Top of Data for processing
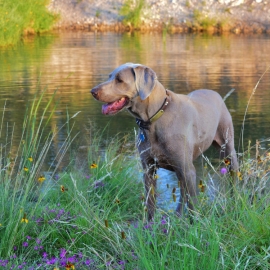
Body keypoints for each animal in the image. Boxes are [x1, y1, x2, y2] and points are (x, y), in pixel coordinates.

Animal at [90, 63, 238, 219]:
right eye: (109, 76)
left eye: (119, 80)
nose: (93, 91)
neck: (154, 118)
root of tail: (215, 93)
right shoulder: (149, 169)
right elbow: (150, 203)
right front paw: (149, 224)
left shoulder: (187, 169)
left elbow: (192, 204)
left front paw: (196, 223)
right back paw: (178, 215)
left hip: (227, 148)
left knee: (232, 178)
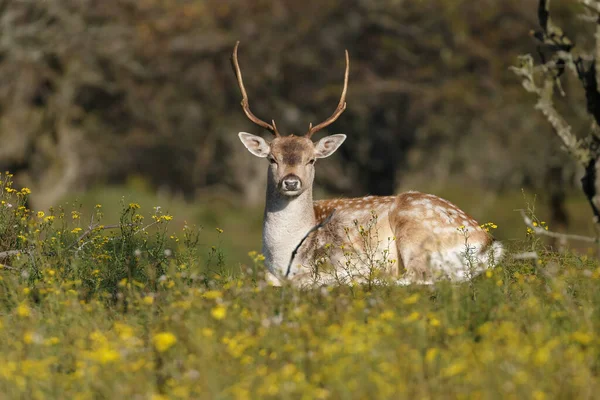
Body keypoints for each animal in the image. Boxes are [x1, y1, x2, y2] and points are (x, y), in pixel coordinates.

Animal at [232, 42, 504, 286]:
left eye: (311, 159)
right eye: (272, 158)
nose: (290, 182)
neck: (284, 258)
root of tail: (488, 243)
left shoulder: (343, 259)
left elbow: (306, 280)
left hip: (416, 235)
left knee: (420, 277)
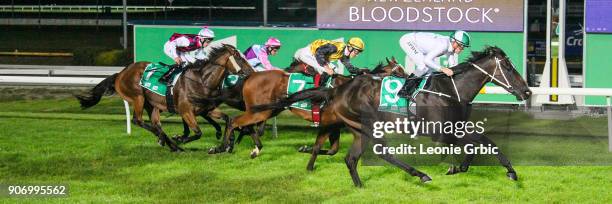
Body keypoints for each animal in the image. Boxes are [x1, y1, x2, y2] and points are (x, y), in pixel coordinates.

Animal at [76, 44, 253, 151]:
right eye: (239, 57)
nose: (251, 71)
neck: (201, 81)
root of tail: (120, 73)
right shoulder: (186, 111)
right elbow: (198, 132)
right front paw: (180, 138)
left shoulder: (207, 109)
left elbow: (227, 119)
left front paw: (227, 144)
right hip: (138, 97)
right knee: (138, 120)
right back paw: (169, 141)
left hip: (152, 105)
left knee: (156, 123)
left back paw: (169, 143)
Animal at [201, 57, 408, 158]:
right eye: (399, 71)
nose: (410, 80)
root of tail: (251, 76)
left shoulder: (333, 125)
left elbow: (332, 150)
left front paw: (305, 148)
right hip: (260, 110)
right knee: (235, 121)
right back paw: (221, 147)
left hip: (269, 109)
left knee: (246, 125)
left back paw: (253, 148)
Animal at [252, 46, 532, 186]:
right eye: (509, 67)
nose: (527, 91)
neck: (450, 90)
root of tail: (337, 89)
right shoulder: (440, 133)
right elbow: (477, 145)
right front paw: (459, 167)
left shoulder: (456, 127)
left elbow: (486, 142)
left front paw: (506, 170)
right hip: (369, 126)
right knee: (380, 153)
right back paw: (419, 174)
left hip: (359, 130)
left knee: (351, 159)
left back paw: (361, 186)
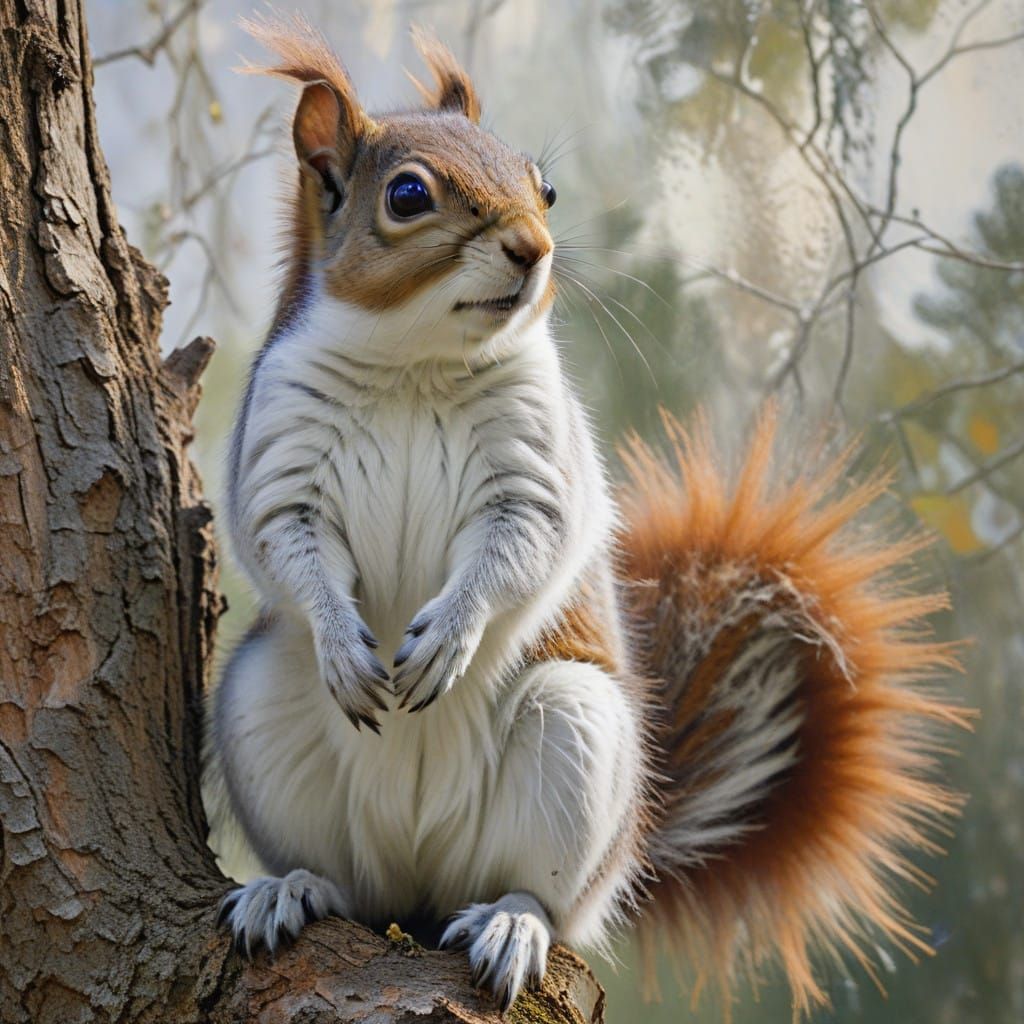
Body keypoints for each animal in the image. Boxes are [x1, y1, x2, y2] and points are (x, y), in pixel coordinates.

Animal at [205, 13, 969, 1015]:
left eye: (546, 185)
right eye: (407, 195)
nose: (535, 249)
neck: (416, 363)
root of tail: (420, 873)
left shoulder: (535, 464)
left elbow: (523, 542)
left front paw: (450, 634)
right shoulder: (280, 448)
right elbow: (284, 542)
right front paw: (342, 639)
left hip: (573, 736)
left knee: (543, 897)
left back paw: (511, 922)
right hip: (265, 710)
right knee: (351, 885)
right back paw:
Bottom of Data for processing
Goal of the exercise
Please retype, exactly and with the pictures left out, the lines from the line containing "left hip: (359, 130)" through the last line of the records above.

Result
left hip: (359, 130)
left knee: (351, 159)
left back paw: (361, 186)
Body keypoints for each animal in the image. Boxes are [x1, y1, x2, y2] and points are (x, y), in pixel coordinates.

Animal at [205, 13, 969, 1015]:
left eye: (546, 185)
right eye: (407, 195)
nose: (535, 249)
neck: (416, 363)
root of tail: (420, 873)
left shoulder: (535, 464)
left elbow: (523, 542)
left front paw: (450, 634)
right shoulder: (280, 448)
right elbow: (284, 542)
right front paw: (342, 639)
left hip: (573, 736)
left knee: (543, 897)
left back paw: (511, 922)
right hip: (265, 710)
right knee: (351, 885)
right back paw:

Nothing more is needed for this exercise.